* WHAT NEEDS TO BE DONE
Could you return every record below exactly as it stands, leaving out the pictures?

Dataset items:
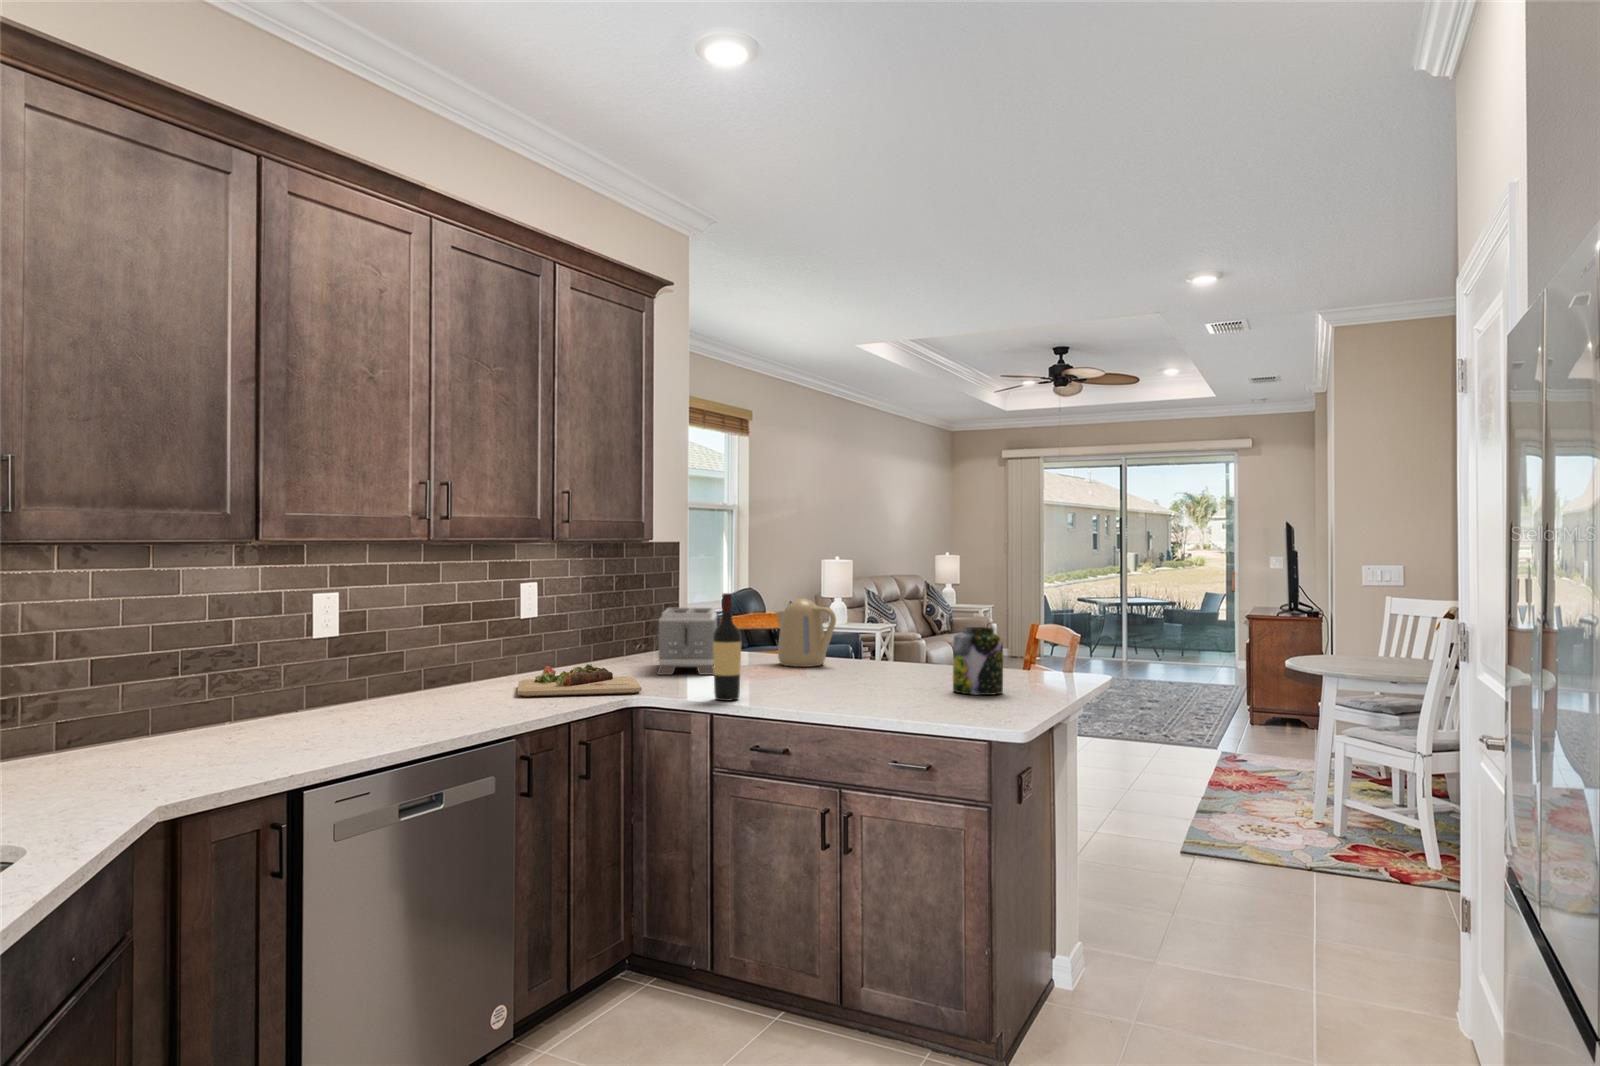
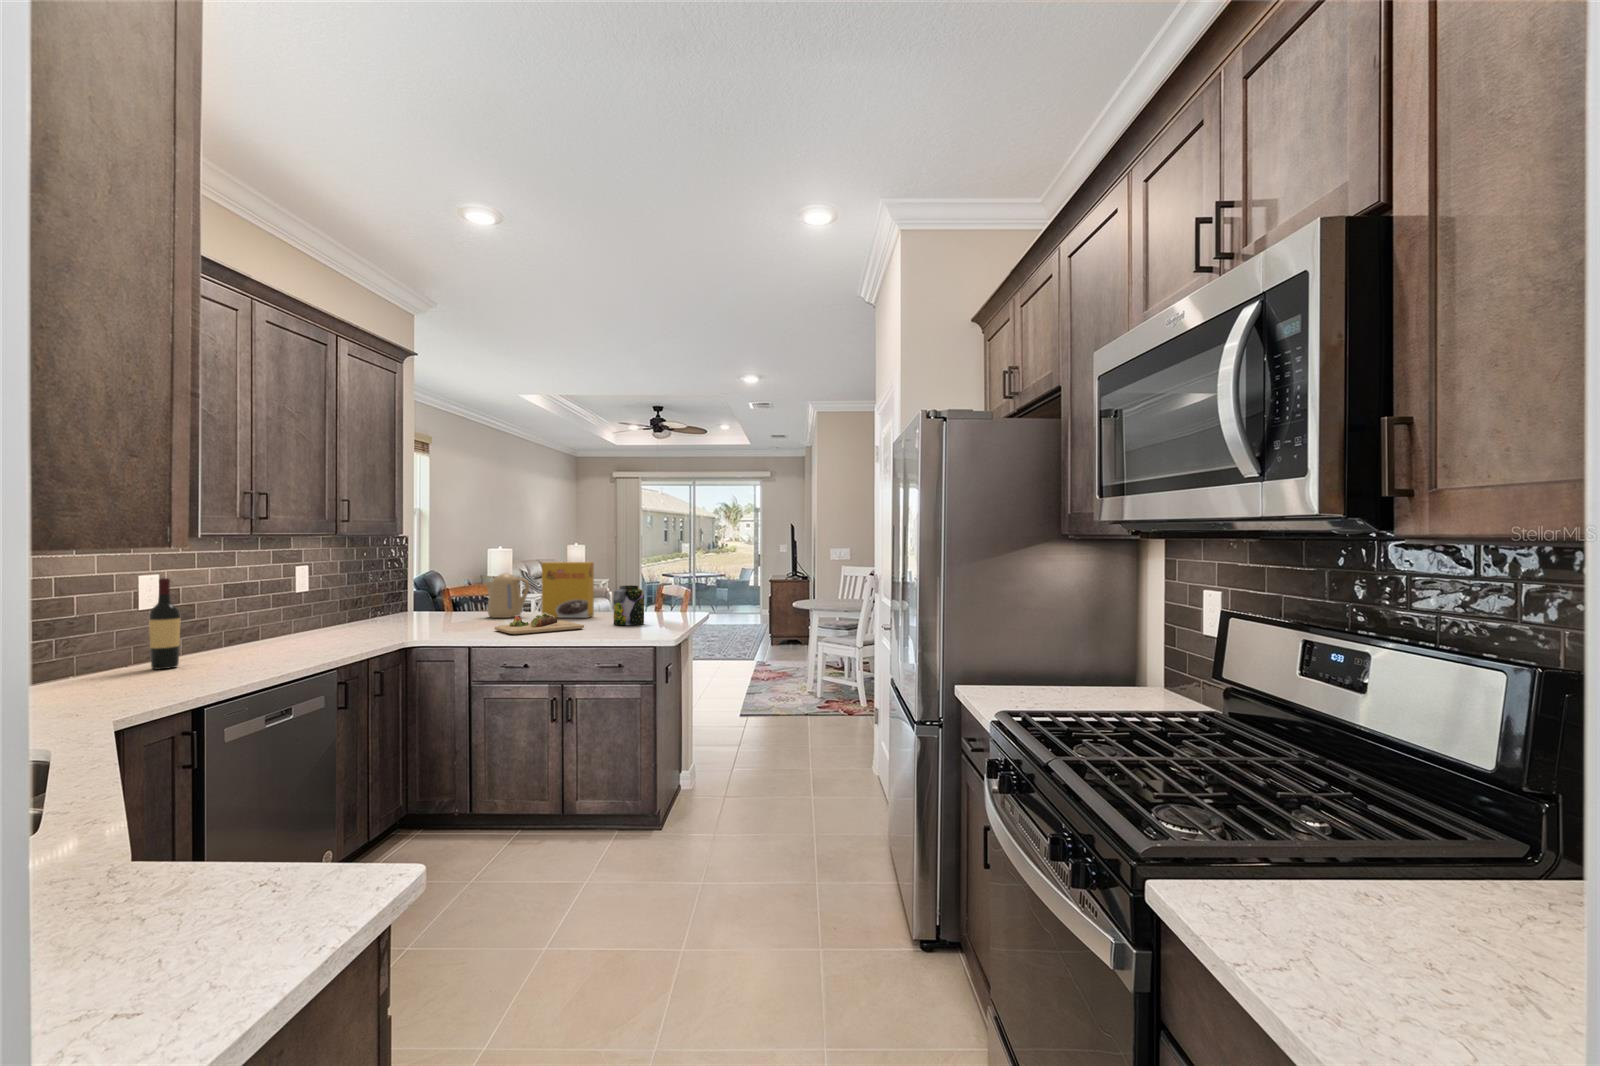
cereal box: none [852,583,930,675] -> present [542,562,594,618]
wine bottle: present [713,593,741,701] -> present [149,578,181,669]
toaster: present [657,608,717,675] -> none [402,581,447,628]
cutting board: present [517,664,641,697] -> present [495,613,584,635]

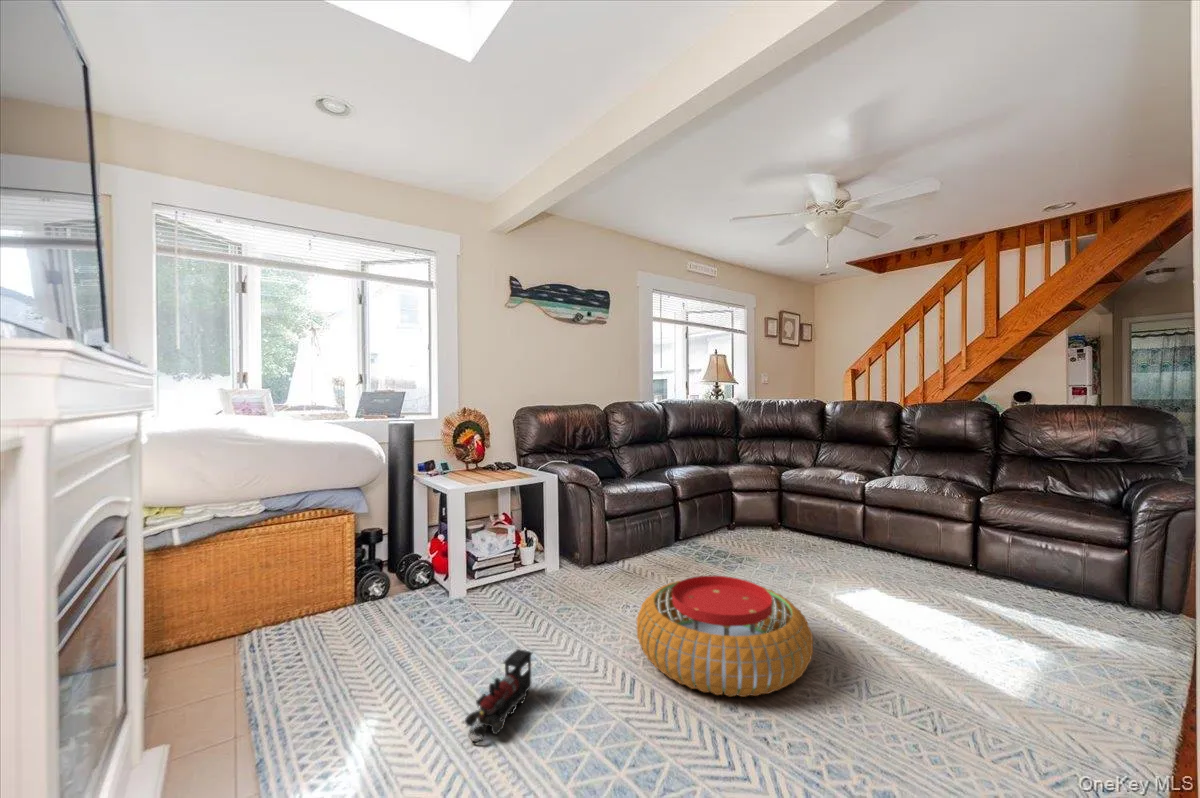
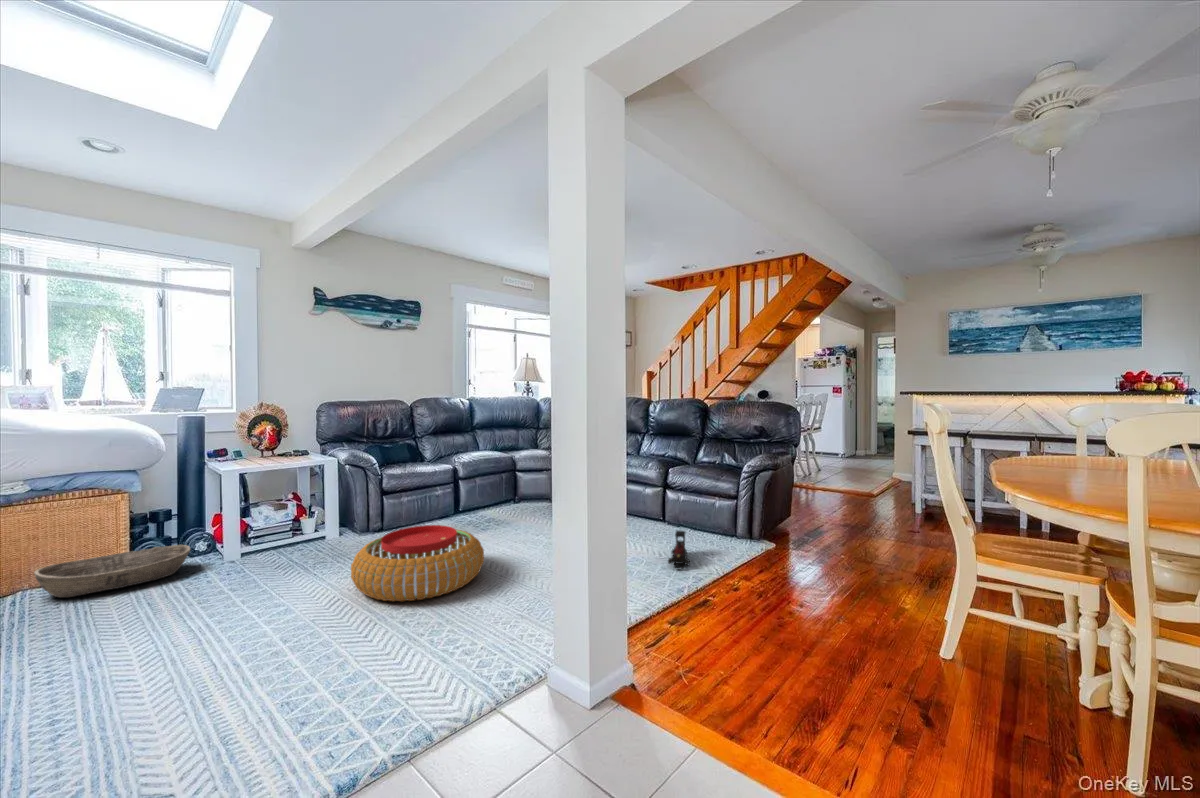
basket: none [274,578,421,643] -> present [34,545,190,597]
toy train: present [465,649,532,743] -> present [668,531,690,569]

* EXPECTED OUTPUT
cereal box: none [852,583,930,675] -> present [542,562,594,618]
wine bottle: present [713,593,741,701] -> present [149,578,181,669]
toaster: present [657,608,717,675] -> none [402,581,447,628]
cutting board: present [517,664,641,697] -> present [495,613,584,635]

basket: none [274,578,421,643] -> present [34,545,190,597]
toy train: present [465,649,532,743] -> present [668,531,690,569]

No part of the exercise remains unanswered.